## Aim of the task
Treat the line containing "X134620000Y-116840000D03*" as the first line of the answer and the last line of the data as its final line, reproducing every line between exactly.

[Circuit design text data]
::::::::

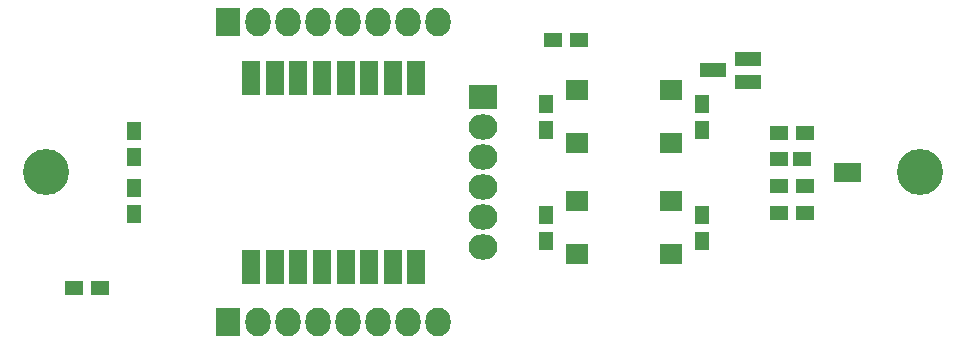
<source format=gbr>
G04 #@! TF.FileFunction,Soldermask,Top*
%FSLAX46Y46*%
G04 Gerber Fmt 4.6, Leading zero omitted, Abs format (unit mm)*
G04 Created by KiCad (PCBNEW 4.0.4+e1-6308~48~ubuntu14.04.1-stable) date Sun Nov 27 15:19:37 2016*
%MOMM*%
%LPD*%
G01*
G04 APERTURE LIST*
%ADD10C,0.100000*%
%ADD11C,3.900000*%
%ADD12R,1.600000X1.150000*%
%ADD13R,1.600000X1.300000*%
%ADD14R,2.432000X2.127200*%
%ADD15O,2.432000X2.127200*%
%ADD16R,2.127200X2.432000*%
%ADD17O,2.127200X2.432000*%
%ADD18R,2.200860X1.200100*%
%ADD19R,1.300000X1.600000*%
%ADD20R,1.250000X0.680000*%
%ADD21R,1.950000X1.700000*%
%ADD22R,1.500000X2.900000*%
G04 APERTURE END LIST*
D10*
D11*
X109050000Y-104140000D03*
X183050000Y-104140000D03*
D12*
X173035000Y-102997000D03*
X171135000Y-102997000D03*
D13*
X111422000Y-113919000D03*
X113622000Y-113919000D03*
X154135000Y-92964000D03*
X151935000Y-92964000D03*
D14*
X146050000Y-97790000D03*
D15*
X146050000Y-100330000D03*
X146050000Y-102870000D03*
X146050000Y-105410000D03*
X146050000Y-107950000D03*
X146050000Y-110490000D03*
D16*
X124460000Y-116840000D03*
D17*
X127000000Y-116840000D03*
X129540000Y-116840000D03*
X132080000Y-116840000D03*
X134620000Y-116840000D03*
X137160000Y-116840000D03*
X139700000Y-116840000D03*
X142240000Y-116840000D03*
D16*
X124460000Y-91440000D03*
D17*
X127000000Y-91440000D03*
X129540000Y-91440000D03*
X132080000Y-91440000D03*
X134620000Y-91440000D03*
X137160000Y-91440000D03*
X139700000Y-91440000D03*
X142240000Y-91440000D03*
D18*
X168506140Y-96454000D03*
X168506140Y-94554000D03*
X165503860Y-95504000D03*
D19*
X164592000Y-100541000D03*
X164592000Y-98341000D03*
X151384000Y-98341000D03*
X151384000Y-100541000D03*
X164592000Y-107739000D03*
X164592000Y-109939000D03*
X151384000Y-109939000D03*
X151384000Y-107739000D03*
X116459000Y-107653000D03*
X116459000Y-105453000D03*
X116459000Y-102827000D03*
X116459000Y-100627000D03*
D13*
X173312000Y-100838000D03*
X171112000Y-100838000D03*
D20*
X176336000Y-104640000D03*
X177486000Y-104640000D03*
X176336000Y-104140000D03*
X177486000Y-104140000D03*
X176336000Y-103640000D03*
X177486000Y-103640000D03*
D13*
X171112000Y-107569000D03*
X173312000Y-107569000D03*
X171112000Y-105283000D03*
X173312000Y-105283000D03*
D21*
X161963000Y-101691000D03*
X154013000Y-101691000D03*
X161963000Y-97191000D03*
X154013000Y-97191000D03*
X154013000Y-106589000D03*
X161963000Y-106589000D03*
X154013000Y-111089000D03*
X161963000Y-111089000D03*
D22*
X126413500Y-112140000D03*
X128413500Y-112140000D03*
X130413500Y-112140000D03*
X132413500Y-112140000D03*
X134413500Y-112140000D03*
X136413500Y-112140000D03*
X138413500Y-112140000D03*
X140413500Y-112140000D03*
X140413500Y-96140000D03*
X138413500Y-96140000D03*
X136413500Y-96140000D03*
X134413500Y-96140000D03*
X132413500Y-96140000D03*
X130413500Y-96140000D03*
X128413500Y-96140000D03*
X126413500Y-96140000D03*
M02*

</source>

::::::::

## Output below
X134620000Y-116840000D03*
X137160000Y-116840000D03*
X139700000Y-116840000D03*
X142240000Y-116840000D03*
D16*
X124460000Y-91440000D03*
D17*
X127000000Y-91440000D03*
X129540000Y-91440000D03*
X132080000Y-91440000D03*
X134620000Y-91440000D03*
X137160000Y-91440000D03*
X139700000Y-91440000D03*
X142240000Y-91440000D03*
D18*
X168506140Y-96454000D03*
X168506140Y-94554000D03*
X165503860Y-95504000D03*
D19*
X164592000Y-100541000D03*
X164592000Y-98341000D03*
X151384000Y-98341000D03*
X151384000Y-100541000D03*
X164592000Y-107739000D03*
X164592000Y-109939000D03*
X151384000Y-109939000D03*
X151384000Y-107739000D03*
X116459000Y-107653000D03*
X116459000Y-105453000D03*
X116459000Y-102827000D03*
X116459000Y-100627000D03*
D13*
X173312000Y-100838000D03*
X171112000Y-100838000D03*
D20*
X176336000Y-104640000D03*
X177486000Y-104640000D03*
X176336000Y-104140000D03*
X177486000Y-104140000D03*
X176336000Y-103640000D03*
X177486000Y-103640000D03*
D13*
X171112000Y-107569000D03*
X173312000Y-107569000D03*
X171112000Y-105283000D03*
X173312000Y-105283000D03*
D21*
X161963000Y-101691000D03*
X154013000Y-101691000D03*
X161963000Y-97191000D03*
X154013000Y-97191000D03*
X154013000Y-106589000D03*
X161963000Y-106589000D03*
X154013000Y-111089000D03*
X161963000Y-111089000D03*
D22*
X126413500Y-112140000D03*
X128413500Y-112140000D03*
X130413500Y-112140000D03*
X132413500Y-112140000D03*
X134413500Y-112140000D03*
X136413500Y-112140000D03*
X138413500Y-112140000D03*
X140413500Y-112140000D03*
X140413500Y-96140000D03*
X138413500Y-96140000D03*
X136413500Y-96140000D03*
X134413500Y-96140000D03*
X132413500Y-96140000D03*
X130413500Y-96140000D03*
X128413500Y-96140000D03*
X126413500Y-96140000D03*
M02*

</source>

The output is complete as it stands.